Listing |

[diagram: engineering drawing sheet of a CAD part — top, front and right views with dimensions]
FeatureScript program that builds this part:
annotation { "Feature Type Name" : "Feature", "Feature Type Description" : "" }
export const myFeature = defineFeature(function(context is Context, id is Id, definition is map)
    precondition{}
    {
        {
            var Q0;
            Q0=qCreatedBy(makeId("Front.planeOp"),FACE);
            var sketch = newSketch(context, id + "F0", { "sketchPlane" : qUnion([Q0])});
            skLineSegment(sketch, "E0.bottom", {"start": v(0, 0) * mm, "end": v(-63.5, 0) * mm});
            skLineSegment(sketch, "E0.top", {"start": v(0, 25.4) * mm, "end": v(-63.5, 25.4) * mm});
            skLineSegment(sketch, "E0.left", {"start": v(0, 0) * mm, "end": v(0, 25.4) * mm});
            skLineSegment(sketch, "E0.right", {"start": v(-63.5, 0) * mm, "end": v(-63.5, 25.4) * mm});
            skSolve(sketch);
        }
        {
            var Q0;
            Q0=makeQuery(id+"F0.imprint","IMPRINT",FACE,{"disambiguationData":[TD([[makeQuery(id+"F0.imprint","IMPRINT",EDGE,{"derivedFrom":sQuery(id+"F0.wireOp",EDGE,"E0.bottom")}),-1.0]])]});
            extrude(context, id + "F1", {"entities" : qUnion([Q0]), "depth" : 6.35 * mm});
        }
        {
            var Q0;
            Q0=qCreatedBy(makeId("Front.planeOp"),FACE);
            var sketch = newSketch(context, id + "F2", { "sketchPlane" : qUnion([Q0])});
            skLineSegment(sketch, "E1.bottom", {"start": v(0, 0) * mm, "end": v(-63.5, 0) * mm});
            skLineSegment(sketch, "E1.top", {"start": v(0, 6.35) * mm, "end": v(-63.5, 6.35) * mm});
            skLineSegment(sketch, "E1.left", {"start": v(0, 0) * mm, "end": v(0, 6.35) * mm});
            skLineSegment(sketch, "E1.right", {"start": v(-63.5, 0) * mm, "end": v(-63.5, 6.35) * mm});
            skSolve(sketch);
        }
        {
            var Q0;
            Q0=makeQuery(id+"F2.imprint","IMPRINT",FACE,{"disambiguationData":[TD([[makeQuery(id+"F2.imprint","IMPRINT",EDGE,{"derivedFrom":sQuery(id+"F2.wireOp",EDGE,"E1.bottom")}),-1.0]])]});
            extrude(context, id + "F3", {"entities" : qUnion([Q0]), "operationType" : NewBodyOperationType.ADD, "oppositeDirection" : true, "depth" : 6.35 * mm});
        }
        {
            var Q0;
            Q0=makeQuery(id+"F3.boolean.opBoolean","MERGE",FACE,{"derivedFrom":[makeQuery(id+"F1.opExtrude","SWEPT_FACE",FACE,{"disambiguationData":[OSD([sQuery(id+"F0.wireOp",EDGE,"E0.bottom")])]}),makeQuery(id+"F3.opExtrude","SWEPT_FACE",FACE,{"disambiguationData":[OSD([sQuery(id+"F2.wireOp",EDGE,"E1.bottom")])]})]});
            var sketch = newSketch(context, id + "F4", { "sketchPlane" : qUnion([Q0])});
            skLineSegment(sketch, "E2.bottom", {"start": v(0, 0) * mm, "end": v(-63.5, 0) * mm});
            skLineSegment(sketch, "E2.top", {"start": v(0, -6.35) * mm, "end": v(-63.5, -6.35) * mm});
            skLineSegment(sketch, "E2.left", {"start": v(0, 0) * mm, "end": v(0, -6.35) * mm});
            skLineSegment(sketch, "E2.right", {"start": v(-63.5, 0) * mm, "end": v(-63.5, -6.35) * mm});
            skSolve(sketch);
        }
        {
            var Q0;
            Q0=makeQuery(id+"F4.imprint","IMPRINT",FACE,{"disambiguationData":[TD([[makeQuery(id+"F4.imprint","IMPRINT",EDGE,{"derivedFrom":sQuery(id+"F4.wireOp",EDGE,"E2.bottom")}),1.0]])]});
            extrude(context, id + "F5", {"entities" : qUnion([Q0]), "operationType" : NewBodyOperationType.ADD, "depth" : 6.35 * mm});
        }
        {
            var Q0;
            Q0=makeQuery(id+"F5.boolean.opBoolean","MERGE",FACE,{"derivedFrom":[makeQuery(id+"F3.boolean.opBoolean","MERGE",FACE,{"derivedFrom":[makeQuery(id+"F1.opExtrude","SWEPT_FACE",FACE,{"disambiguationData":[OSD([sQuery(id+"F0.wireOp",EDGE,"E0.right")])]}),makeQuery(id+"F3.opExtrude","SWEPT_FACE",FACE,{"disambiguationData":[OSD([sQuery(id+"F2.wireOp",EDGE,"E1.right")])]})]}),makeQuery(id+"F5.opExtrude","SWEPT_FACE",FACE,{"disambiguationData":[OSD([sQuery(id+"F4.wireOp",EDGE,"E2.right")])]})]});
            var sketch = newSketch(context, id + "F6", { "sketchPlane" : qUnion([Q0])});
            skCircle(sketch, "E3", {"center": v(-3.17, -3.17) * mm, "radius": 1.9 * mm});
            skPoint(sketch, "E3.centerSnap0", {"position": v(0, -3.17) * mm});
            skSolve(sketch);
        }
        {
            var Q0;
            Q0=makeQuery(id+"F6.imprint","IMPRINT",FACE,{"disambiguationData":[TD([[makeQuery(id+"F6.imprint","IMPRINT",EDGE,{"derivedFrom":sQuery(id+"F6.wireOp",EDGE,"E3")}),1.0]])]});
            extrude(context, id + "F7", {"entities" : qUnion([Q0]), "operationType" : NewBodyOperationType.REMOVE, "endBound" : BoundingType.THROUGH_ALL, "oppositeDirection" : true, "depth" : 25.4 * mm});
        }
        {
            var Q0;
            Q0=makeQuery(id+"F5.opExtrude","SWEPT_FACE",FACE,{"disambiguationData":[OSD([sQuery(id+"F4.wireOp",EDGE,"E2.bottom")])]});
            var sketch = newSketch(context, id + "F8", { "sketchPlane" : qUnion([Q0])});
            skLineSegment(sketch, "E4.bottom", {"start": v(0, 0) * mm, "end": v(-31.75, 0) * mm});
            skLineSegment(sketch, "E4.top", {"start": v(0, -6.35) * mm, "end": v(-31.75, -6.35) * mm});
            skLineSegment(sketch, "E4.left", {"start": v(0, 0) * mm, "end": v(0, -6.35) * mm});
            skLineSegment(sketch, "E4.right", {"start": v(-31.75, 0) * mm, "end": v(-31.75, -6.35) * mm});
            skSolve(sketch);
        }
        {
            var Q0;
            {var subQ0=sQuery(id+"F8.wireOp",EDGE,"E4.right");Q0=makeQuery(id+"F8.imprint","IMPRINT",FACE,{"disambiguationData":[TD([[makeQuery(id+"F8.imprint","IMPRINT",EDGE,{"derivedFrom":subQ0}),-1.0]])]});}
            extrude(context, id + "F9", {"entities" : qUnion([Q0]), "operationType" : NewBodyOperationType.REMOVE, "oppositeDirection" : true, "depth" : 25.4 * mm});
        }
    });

What to do | Return each of the records above line by line and unchanged, with nothing added or left out.

Result below |
[diagram: engineering drawing sheet of a CAD part — top, front and right views with dimensions]
FeatureScript program that builds this part:
annotation { "Feature Type Name" : "Feature", "Feature Type Description" : "" }
export const myFeature = defineFeature(function(context is Context, id is Id, definition is map)
    precondition{}
    {
        {
            var Q0;
            Q0=qCreatedBy(makeId("Front.planeOp"),FACE);
            var sketch = newSketch(context, id + "F0", { "sketchPlane" : qUnion([Q0])});
            skLineSegment(sketch, "E0.bottom", {"start": v(0, 0) * mm, "end": v(-63.5, 0) * mm});
            skLineSegment(sketch, "E0.top", {"start": v(0, 25.4) * mm, "end": v(-63.5, 25.4) * mm});
            skLineSegment(sketch, "E0.left", {"start": v(0, 0) * mm, "end": v(0, 25.4) * mm});
            skLineSegment(sketch, "E0.right", {"start": v(-63.5, 0) * mm, "end": v(-63.5, 25.4) * mm});
            skSolve(sketch);
        }
        {
            var Q0;
            Q0=makeQuery(id+"F0.imprint","IMPRINT",FACE,{"disambiguationData":[TD([[makeQuery(id+"F0.imprint","IMPRINT",EDGE,{"derivedFrom":sQuery(id+"F0.wireOp",EDGE,"E0.bottom")}),-1.0]])]});
            extrude(context, id + "F1", {"entities" : qUnion([Q0]), "depth" : 6.35 * mm});
        }
        {
            var Q0;
            Q0=qCreatedBy(makeId("Front.planeOp"),FACE);
            var sketch = newSketch(context, id + "F2", { "sketchPlane" : qUnion([Q0])});
            skLineSegment(sketch, "E1.bottom", {"start": v(0, 0) * mm, "end": v(-63.5, 0) * mm});
            skLineSegment(sketch, "E1.top", {"start": v(0, 6.35) * mm, "end": v(-63.5, 6.35) * mm});
            skLineSegment(sketch, "E1.left", {"start": v(0, 0) * mm, "end": v(0, 6.35) * mm});
            skLineSegment(sketch, "E1.right", {"start": v(-63.5, 0) * mm, "end": v(-63.5, 6.35) * mm});
            skSolve(sketch);
        }
        {
            var Q0;
            Q0=makeQuery(id+"F2.imprint","IMPRINT",FACE,{"disambiguationData":[TD([[makeQuery(id+"F2.imprint","IMPRINT",EDGE,{"derivedFrom":sQuery(id+"F2.wireOp",EDGE,"E1.bottom")}),-1.0]])]});
            extrude(context, id + "F3", {"entities" : qUnion([Q0]), "operationType" : NewBodyOperationType.ADD, "oppositeDirection" : true, "depth" : 6.35 * mm});
        }
        {
            var Q0;
            Q0=makeQuery(id+"F3.boolean.opBoolean","MERGE",FACE,{"derivedFrom":[makeQuery(id+"F1.opExtrude","SWEPT_FACE",FACE,{"disambiguationData":[OSD([sQuery(id+"F0.wireOp",EDGE,"E0.bottom")])]}),makeQuery(id+"F3.opExtrude","SWEPT_FACE",FACE,{"disambiguationData":[OSD([sQuery(id+"F2.wireOp",EDGE,"E1.bottom")])]})]});
            var sketch = newSketch(context, id + "F4", { "sketchPlane" : qUnion([Q0])});
            skLineSegment(sketch, "E2.bottom", {"start": v(0, 0) * mm, "end": v(-63.5, 0) * mm});
            skLineSegment(sketch, "E2.top", {"start": v(0, -6.35) * mm, "end": v(-63.5, -6.35) * mm});
            skLineSegment(sketch, "E2.left", {"start": v(0, 0) * mm, "end": v(0, -6.35) * mm});
            skLineSegment(sketch, "E2.right", {"start": v(-63.5, 0) * mm, "end": v(-63.5, -6.35) * mm});
            skSolve(sketch);
        }
        {
            var Q0;
            Q0=makeQuery(id+"F4.imprint","IMPRINT",FACE,{"disambiguationData":[TD([[makeQuery(id+"F4.imprint","IMPRINT",EDGE,{"derivedFrom":sQuery(id+"F4.wireOp",EDGE,"E2.bottom")}),1.0]])]});
            extrude(context, id + "F5", {"entities" : qUnion([Q0]), "operationType" : NewBodyOperationType.ADD, "depth" : 6.35 * mm});
        }
        {
            var Q0;
            Q0=makeQuery(id+"F5.boolean.opBoolean","MERGE",FACE,{"derivedFrom":[makeQuery(id+"F3.boolean.opBoolean","MERGE",FACE,{"derivedFrom":[makeQuery(id+"F1.opExtrude","SWEPT_FACE",FACE,{"disambiguationData":[OSD([sQuery(id+"F0.wireOp",EDGE,"E0.right")])]}),makeQuery(id+"F3.opExtrude","SWEPT_FACE",FACE,{"disambiguationData":[OSD([sQuery(id+"F2.wireOp",EDGE,"E1.right")])]})]}),makeQuery(id+"F5.opExtrude","SWEPT_FACE",FACE,{"disambiguationData":[OSD([sQuery(id+"F4.wireOp",EDGE,"E2.right")])]})]});
            var sketch = newSketch(context, id + "F6", { "sketchPlane" : qUnion([Q0])});
            skCircle(sketch, "E3", {"center": v(-3.17, -3.17) * mm, "radius": 1.9 * mm});
            skPoint(sketch, "E3.centerSnap0", {"position": v(0, -3.17) * mm});
            skSolve(sketch);
        }
        {
            var Q0;
            Q0=makeQuery(id+"F6.imprint","IMPRINT",FACE,{"disambiguationData":[TD([[makeQuery(id+"F6.imprint","IMPRINT",EDGE,{"derivedFrom":sQuery(id+"F6.wireOp",EDGE,"E3")}),1.0]])]});
            extrude(context, id + "F7", {"entities" : qUnion([Q0]), "operationType" : NewBodyOperationType.REMOVE, "endBound" : BoundingType.THROUGH_ALL, "oppositeDirection" : true, "depth" : 25.4 * mm});
        }
        {
            var Q0;
            Q0=makeQuery(id+"F5.opExtrude","SWEPT_FACE",FACE,{"disambiguationData":[OSD([sQuery(id+"F4.wireOp",EDGE,"E2.bottom")])]});
            var sketch = newSketch(context, id + "F8", { "sketchPlane" : qUnion([Q0])});
            skLineSegment(sketch, "E4.bottom", {"start": v(0, 0) * mm, "end": v(-31.75, 0) * mm});
            skLineSegment(sketch, "E4.top", {"start": v(0, -6.35) * mm, "end": v(-31.75, -6.35) * mm});
            skLineSegment(sketch, "E4.left", {"start": v(0, 0) * mm, "end": v(0, -6.35) * mm});
            skLineSegment(sketch, "E4.right", {"start": v(-31.75, 0) * mm, "end": v(-31.75, -6.35) * mm});
            skSolve(sketch);
        }
        {
            var Q0;
            {var subQ0=sQuery(id+"F8.wireOp",EDGE,"E4.right");Q0=makeQuery(id+"F8.imprint","IMPRINT",FACE,{"disambiguationData":[TD([[makeQuery(id+"F8.imprint","IMPRINT",EDGE,{"derivedFrom":subQ0}),-1.0]])]});}
            extrude(context, id + "F9", {"entities" : qUnion([Q0]), "operationType" : NewBodyOperationType.REMOVE, "oppositeDirection" : true, "depth" : 25.4 * mm});
        }
    });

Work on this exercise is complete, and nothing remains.